Track Cached Token Usage Separately
Summary
Track cached input token reads and writes separately from non-cached input tokens.
If the provider does not support cached tokens, use None instead of 0.
If the provider has support for cached tokens, fetch that price from open router and use it when displaying the cost in the ui.
Type of Change
- [x] Feature
- [ ] Bug fix
- [ ] Refactor / Code quality
- [ ] Performance improvement
- [ ] Documentation
- [ ] Tests
- [ ] Security fix
- [ ] Build / Release
- [ ] Other (specify below)
Testing
Added tests, manually tested in desktop ui and cli, checking sqlite database for migration and values being set correctly.
Related Issues
Relates to #4988
Discussion:
Screenshots/Demos (for UX changes)
After:
@mikehw @katzdave Do we still want to do this one? A lot has changed since right?
I'll take a crack at the merge conflicts.
Is it still worth getting in though in its current form? I thought we comprehensively reworked token counting and compaction in the time between when this was originally filed and now.

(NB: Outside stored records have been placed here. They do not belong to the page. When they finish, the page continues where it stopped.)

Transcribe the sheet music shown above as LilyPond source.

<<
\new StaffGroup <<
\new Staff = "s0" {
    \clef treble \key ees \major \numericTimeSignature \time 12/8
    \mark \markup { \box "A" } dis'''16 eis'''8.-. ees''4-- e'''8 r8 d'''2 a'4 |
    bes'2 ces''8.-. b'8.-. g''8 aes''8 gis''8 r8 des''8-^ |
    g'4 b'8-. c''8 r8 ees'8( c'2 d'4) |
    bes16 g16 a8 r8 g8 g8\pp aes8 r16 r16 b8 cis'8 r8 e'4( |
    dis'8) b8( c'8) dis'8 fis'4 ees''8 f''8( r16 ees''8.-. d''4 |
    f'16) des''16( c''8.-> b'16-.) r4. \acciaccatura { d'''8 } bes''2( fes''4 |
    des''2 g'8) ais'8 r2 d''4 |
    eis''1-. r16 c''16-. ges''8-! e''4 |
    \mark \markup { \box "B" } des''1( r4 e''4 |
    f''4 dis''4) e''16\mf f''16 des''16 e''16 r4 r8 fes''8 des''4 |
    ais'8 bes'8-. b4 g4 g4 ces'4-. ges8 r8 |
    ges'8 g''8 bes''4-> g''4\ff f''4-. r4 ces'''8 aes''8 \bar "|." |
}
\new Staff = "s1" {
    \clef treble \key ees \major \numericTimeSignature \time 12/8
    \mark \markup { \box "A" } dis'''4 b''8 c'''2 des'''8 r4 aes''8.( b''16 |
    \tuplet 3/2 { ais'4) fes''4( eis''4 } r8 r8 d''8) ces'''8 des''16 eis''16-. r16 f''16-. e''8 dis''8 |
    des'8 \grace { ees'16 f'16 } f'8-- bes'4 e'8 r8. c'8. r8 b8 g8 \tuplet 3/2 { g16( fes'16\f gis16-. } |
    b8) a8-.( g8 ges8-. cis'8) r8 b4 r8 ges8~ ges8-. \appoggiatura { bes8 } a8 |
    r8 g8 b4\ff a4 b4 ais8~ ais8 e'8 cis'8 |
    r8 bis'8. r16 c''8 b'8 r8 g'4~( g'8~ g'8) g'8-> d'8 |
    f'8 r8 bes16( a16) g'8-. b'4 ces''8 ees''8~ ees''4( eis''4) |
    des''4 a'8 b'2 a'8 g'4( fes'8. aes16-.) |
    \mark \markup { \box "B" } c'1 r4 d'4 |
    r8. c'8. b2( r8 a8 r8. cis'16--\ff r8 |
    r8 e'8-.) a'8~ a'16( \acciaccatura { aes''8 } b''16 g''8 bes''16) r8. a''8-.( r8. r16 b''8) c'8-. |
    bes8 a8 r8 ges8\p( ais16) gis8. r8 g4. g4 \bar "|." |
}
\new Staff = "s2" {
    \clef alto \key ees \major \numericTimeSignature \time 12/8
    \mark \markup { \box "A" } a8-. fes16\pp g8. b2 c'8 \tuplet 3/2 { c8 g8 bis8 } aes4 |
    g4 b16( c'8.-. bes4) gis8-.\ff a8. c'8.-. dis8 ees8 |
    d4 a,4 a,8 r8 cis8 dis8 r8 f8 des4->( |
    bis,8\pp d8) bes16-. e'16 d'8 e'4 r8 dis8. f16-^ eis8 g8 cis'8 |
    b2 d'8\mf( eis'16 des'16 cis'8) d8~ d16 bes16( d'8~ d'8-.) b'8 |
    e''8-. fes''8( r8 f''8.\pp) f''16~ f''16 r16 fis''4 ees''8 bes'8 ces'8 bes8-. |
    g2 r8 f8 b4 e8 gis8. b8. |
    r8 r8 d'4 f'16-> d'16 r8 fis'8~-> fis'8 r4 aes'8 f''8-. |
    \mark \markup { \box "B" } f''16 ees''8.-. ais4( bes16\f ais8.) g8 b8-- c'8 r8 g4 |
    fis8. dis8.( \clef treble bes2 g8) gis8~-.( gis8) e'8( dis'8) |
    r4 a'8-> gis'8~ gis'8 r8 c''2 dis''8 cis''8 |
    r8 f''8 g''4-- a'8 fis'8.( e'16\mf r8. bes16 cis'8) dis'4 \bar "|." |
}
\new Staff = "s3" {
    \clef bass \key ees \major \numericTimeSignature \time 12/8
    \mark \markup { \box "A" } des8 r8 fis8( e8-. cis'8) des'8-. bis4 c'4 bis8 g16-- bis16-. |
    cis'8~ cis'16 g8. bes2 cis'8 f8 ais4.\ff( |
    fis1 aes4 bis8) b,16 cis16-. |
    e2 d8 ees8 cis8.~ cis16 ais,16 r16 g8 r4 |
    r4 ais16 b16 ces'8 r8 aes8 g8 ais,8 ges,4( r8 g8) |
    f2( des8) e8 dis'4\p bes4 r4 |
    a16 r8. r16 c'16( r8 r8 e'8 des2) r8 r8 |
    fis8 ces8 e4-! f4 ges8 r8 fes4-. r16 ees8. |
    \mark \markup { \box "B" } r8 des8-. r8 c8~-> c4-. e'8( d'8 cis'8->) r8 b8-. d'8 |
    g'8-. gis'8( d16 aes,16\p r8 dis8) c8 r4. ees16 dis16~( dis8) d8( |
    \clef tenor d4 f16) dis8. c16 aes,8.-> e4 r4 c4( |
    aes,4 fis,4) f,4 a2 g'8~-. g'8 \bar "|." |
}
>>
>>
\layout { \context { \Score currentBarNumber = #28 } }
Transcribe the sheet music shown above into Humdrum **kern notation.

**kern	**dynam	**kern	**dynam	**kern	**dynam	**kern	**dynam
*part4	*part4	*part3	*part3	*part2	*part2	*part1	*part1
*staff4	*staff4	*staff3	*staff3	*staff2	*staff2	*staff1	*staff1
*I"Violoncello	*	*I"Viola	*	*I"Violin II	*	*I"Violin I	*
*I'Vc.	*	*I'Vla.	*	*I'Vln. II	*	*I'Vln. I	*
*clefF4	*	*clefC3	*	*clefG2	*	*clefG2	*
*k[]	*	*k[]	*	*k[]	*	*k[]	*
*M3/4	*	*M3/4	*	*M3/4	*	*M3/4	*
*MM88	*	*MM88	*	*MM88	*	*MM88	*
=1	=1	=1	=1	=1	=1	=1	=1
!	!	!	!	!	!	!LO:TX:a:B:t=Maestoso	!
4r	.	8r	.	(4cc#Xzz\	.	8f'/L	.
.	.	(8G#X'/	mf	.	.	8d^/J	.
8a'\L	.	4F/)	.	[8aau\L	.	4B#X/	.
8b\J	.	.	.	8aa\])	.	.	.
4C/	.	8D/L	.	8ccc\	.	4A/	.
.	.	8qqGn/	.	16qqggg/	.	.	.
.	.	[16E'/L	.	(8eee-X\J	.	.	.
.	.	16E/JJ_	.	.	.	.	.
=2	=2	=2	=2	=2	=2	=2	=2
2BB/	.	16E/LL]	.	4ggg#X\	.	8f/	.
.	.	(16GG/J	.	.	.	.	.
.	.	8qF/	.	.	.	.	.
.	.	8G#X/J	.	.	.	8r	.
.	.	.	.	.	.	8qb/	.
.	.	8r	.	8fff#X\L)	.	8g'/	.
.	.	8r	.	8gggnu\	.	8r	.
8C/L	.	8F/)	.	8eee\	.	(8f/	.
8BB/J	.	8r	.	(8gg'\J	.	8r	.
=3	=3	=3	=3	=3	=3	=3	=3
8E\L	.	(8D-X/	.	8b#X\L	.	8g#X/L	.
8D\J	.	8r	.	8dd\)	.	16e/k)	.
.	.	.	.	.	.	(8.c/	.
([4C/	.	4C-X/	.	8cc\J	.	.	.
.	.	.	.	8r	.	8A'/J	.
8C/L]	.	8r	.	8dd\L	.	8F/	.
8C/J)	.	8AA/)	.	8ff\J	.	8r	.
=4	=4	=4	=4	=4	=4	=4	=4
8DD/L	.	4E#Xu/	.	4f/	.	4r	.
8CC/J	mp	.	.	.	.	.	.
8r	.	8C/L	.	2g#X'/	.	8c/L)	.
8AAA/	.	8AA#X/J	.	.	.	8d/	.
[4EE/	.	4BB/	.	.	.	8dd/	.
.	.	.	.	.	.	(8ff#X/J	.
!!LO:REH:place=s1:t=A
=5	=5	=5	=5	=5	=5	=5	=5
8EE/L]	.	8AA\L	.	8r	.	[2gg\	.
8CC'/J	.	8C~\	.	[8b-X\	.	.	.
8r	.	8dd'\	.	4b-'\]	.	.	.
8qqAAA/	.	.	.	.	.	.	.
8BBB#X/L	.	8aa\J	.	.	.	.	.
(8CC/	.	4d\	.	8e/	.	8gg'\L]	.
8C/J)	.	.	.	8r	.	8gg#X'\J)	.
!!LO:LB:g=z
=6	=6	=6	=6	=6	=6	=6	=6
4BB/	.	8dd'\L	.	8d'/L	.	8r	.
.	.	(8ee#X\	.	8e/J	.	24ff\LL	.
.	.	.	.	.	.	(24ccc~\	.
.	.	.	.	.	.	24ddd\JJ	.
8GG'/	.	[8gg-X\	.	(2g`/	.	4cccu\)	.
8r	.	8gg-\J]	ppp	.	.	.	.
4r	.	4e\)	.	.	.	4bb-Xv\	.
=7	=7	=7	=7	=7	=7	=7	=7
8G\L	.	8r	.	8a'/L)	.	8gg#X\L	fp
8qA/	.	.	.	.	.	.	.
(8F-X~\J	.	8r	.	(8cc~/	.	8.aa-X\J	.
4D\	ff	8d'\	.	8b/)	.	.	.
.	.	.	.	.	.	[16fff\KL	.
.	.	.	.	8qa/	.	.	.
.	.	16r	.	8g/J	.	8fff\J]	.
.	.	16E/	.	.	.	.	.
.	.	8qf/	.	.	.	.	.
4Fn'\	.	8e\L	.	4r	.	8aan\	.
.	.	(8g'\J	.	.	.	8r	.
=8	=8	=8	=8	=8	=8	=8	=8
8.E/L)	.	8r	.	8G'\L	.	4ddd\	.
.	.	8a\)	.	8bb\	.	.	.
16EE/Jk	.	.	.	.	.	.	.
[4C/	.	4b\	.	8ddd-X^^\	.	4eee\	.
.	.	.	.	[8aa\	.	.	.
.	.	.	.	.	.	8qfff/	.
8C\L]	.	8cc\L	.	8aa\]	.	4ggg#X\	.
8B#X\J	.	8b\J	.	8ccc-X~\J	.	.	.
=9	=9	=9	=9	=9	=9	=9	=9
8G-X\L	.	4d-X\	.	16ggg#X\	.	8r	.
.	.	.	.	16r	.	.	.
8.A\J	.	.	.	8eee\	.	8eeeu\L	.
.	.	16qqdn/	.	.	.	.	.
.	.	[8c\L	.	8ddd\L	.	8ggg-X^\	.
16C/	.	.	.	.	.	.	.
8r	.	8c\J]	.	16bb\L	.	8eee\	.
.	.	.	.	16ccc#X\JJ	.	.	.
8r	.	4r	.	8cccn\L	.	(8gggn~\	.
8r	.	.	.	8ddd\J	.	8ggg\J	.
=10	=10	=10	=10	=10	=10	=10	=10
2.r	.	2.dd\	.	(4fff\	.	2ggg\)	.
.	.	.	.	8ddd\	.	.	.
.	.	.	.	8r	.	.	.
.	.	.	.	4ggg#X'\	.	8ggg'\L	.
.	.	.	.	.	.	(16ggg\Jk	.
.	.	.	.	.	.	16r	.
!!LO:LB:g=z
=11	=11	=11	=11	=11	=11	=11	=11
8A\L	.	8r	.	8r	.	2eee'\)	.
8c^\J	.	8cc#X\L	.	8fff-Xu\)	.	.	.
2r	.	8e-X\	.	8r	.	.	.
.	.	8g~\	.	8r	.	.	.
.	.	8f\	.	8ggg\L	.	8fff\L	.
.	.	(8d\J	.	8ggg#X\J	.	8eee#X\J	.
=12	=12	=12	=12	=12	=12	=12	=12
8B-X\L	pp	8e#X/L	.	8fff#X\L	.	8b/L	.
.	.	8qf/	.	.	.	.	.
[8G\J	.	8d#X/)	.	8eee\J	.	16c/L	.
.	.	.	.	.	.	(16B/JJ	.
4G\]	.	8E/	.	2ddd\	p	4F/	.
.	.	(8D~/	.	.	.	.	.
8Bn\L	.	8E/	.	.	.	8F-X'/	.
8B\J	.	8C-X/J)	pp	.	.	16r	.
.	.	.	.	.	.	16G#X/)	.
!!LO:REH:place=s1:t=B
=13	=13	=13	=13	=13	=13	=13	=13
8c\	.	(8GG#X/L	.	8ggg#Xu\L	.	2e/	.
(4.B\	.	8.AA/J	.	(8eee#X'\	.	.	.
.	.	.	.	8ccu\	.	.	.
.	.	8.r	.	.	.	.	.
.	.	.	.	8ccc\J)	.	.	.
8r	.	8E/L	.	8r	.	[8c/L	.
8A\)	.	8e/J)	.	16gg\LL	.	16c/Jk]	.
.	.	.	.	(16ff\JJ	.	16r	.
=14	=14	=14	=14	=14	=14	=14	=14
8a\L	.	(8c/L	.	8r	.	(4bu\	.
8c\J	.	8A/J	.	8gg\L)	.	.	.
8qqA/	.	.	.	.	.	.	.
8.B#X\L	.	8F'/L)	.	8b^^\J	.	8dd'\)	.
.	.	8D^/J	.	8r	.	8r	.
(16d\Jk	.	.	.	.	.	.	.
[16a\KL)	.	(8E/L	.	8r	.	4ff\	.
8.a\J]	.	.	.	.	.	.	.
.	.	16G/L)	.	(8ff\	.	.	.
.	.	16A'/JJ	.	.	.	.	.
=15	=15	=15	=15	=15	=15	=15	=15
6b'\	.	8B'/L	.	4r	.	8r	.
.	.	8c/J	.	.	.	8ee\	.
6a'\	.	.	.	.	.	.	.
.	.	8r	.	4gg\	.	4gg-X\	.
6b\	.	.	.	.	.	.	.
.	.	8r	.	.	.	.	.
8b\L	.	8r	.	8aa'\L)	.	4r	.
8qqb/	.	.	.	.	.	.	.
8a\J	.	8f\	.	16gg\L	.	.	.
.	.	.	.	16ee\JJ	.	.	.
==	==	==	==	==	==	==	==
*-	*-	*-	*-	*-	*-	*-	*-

It would be nice to be able to track the API cost of a session accurately. Since OpenAI automatically caches input I don’t think getting an accurate cost is possible with OpenAI without tracking the cached tokens separately. If this PR isn’t the right approach to get there with the refactor that’s okay, feel free to close.
Fixed the conflicts/ci + pushed a small change to include these new tokens in the message stream.
I think generally in good shape, if anyone else wants to take another final look.
Did some more testing. @mikehw would you mind taking another pass at the provider specific code. I'm seeing very low token counts for the current session input tokens (e.g. <100 tokens). The system prompt is around 7k tokens so I'd imagine we want to show to still show that despite that being cached as it still consumes that much of your context window.
In particular was testing with anthropic format.
I think we should just try to split the tokens on every wall between the accumulated and cached_accumulated_tokens since those are the ones that compute cost.
@DOsinga I'm thinking of potentially merging everything except the provider specific code here to get the cached_token mechanism in, and then we can more incrementally tackle those.
Closing for now as some time has passed but I'm going to pick this feature back up.